When I was away from home to study, you always said the same thing to me: "Girl, when you are away from home, you should get along well with others, be kind to others, and it doesn't matter if you suffer a little. Taking care of yourself is a blessing." My impatience didn't make your tone tremble. When I call and say that the food in the canteen is hard to swallow, you will reply by text: "Girl, it's really distorted, which makes everyone difficult to serve." I know you want me to be happy and study happily, but this time I didn't smile through tears as usual, but my eyes were red.
"I am old!" Now that you often say this, I admit that you are old, you can't run around behind my back, you can't say new words, and you can't guide me in my homework. "You have grown up!" You always say that. Yes, when I grow up, I will spank you on the back and make you tea. When I put my arm around your neck and said, "Dad, I am so happy to have you, and my world is wonderful because of you", you smiled and spoiled with your eyes: "Silly girl, you are disgusting me again."
Laohuaishuxia
I remember when I was a child, there were some old locust trees standing on both sides of the road in front of my house. Every summer, the scorching sun bakes the oily green leaves, and cicadas howl among them. At this time, under the old locust tree, it became lively. Women huddle together in twos and threes, holding the soles of shoes and pulling their families; The man took a bamboo plaque or a bench or something and took a leisurely nap under the tree.

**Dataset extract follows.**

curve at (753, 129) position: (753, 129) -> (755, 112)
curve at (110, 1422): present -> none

In my memory, Uncle Mo is one of them. Tall, he is always shirtless, covered with pimples, sleeping in a bamboo plaque and snoring like no one's watching. That sound can travel three miles and four miles.

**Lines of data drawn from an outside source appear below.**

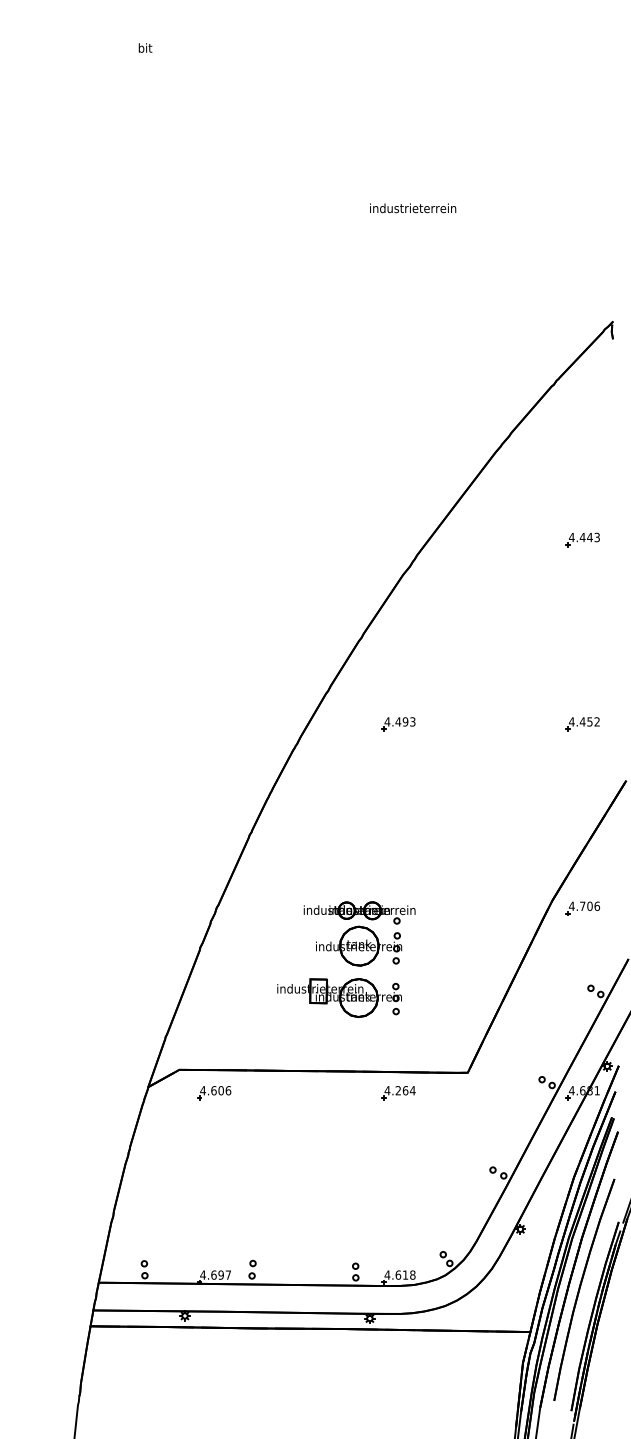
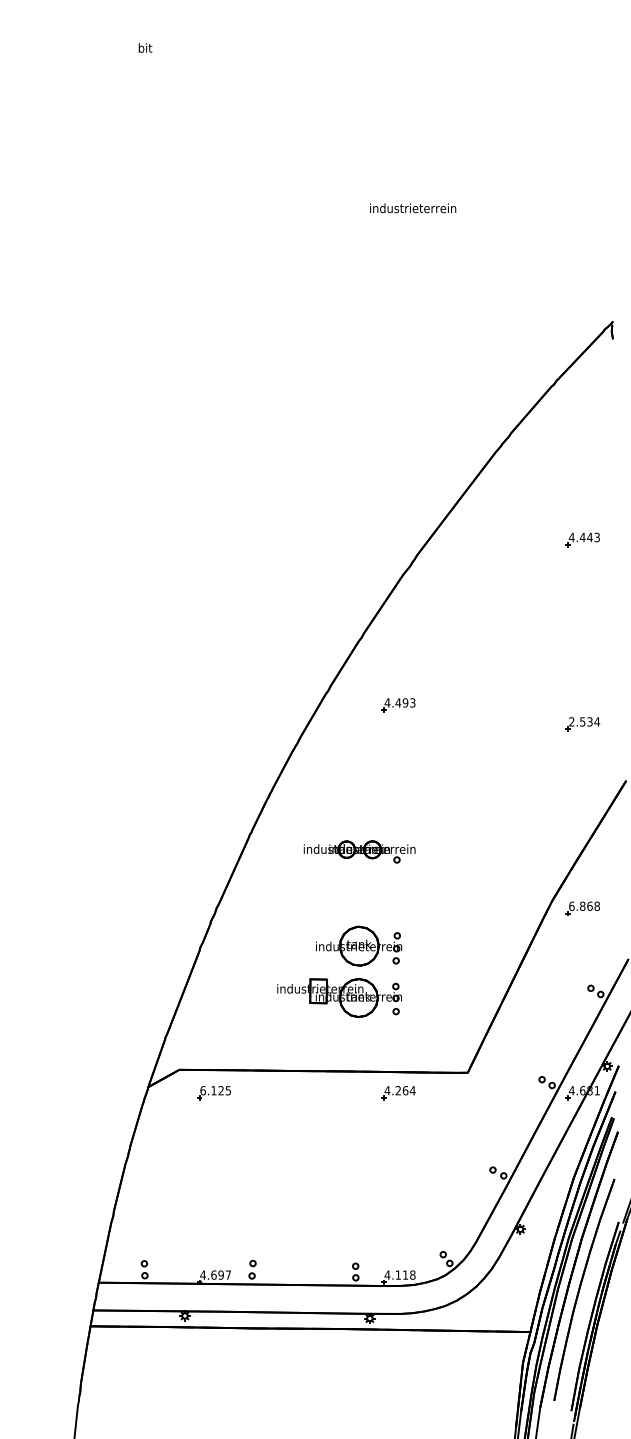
text at (584, 721): 4.452 -> 2.534
part at (398, 724) position: (398, 724) -> (398, 705)
text at (584, 905): 4.706 -> 6.868
part at (359, 912) position: (359, 912) -> (359, 851)
text at (215, 1090): 4.606 -> 6.125
text at (398, 1274): 4.618 -> 4.118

At that time, I was not a fuel-efficient lamp. Every time Grandpa Yao falls asleep, I scratch his naked body with grass. Uncle Yao is most afraid of tickling. Every time he scratches, he wakes up laughing and spins around in the bamboo plaque.
When I woke up, Grandpa Yao chatted with me. He told me about Journey to the West, insisting that he had put a hoop spell on the pig's head. I didn't know there was such a thing until I grew up.
Sometimes he will tell me how serious he is at school and how good his grades are, but he was born in that era and can only leave school early; Then he sighed, "How nice that city is!" Then he shouted loudly to get up: "city people look down on us rural people, bah!" In the future, I must earn a lot of money and let the city people see me just like seeing my uncle! " Grab the teapot and drink it.
Finally, the old locust tree began to feel lonely, and only the burning sun roasted the oily green leaves, and cicadas kept howling among the green leaves. There are only pedestrians rushing by under the old locust tree.
When I came home from my last holiday, I was walking, and a brand-new "Haojue" motorcycle stopped beside me. I see, isn't it uncle? Snow-white shirt with tie, straight suit and shiny leather shoes. "Silly boy, the leng wear stem? Go, I'll take you home! "
It turns out that Grandpa Yao's furniture factory has a prosperous business, and now his money has exceeded six figures.
I jokingly asked him, "Will you sleep under the old locust tree in the future?"
He said seriously, "I'm too busy to stand up now." It's a pity that there are few drops of ink in my stomach, otherwise the bill will be turned over several times. You should cherish the opportunity to study now! "
At the door, standing under the old locust tree, I looked at my uncle a little. He is much more energetic and has deep wrinkles on his forehead.
I suddenly realized that the goal and reality are not far away. As long as you work hard, the goal will become a reality.
Dude, it's hard to find, so let me be the best.